Project Planning

Volumes have been written on this subject, so, let’s not reinvent the wheel here. 

 

There is a key point I would like you to consider, however:

 

How much detail is the right level of detail in a project plan? 

 

The current thinking is to limit the first level of breakdown to no more than 50, or perhaps 100 sub components of a project.  The assumption is any more than that and you’ll be overwhelmed during execution, trying to get accurate feedback on progress, and updating the schedule accordingly.  I think this is defendable where the update is manual.  Careful here:  You may be using software tools, but if your process requires a meeting or an email to get status, and then use keyboard entry to affect the update, the process is manual.  This is the single biggest drawback to how most software tools address this problem.  The assumption is a manual approval step is needed to allow the update, but later we will see this is not true.  More importantly, that 50-100 max is hurting you dearly, as we will examine later.

 

Vision with me, for a moment:

 

What would happen if we just let everybody self report? 

 

Chaos?  Not really.  If the next task requires completion of the previous, we will know in a very short time the next person cannot start if the previous work really isn’t complete.  If the next person is not in a position to know this (by skill, or perhaps, physical access), simply plan in a check step, to be performed by an independent auditor.  Incidentally, we audit everything, all the time, now.  How about if we only audit where we truly need independent verification?

 

Now, back to the 50-100 steps.

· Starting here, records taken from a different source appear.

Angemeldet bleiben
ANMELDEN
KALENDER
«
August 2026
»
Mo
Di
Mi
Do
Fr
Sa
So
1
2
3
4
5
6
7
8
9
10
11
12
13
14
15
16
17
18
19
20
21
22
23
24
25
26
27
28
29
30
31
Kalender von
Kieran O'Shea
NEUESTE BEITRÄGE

If we self report, and we automate the roll-up and reporting process (more on that later) we can have any number of steps.  How many should we have?  Let’s make a few rules:  Each step will be assigned to only one individual.  No step will be worth more than 40 hours of activity, or take longer than 30 days duration.  Why these criteria? Because establishing percentage of completion takes your most experienced and expensive staff, and if we simplify this step to done, or, not done (0% or 100% complete) we can completely automate self reporting with computerized tools.  But wait you say, we need percent complete by step.  Yes you do, because you only have the typical 100 maximum breakdown steps. 

 

What if you have 1000 steps? 

 

Then each completion represents nominally 1/10 of 1 % of the project, if they are of equal scope. Use the actual budgeted hours by task against the total budgeted hours by project, and you have percentage of total project completion based upon exactly what tasks are done or to go.  Here is one of the first keys to Project Management Best Practices in the new paradigm.  Deeper, more comprehensive project plans, with no penalties, which lend themselves to execution across teams of virtually unlimited size.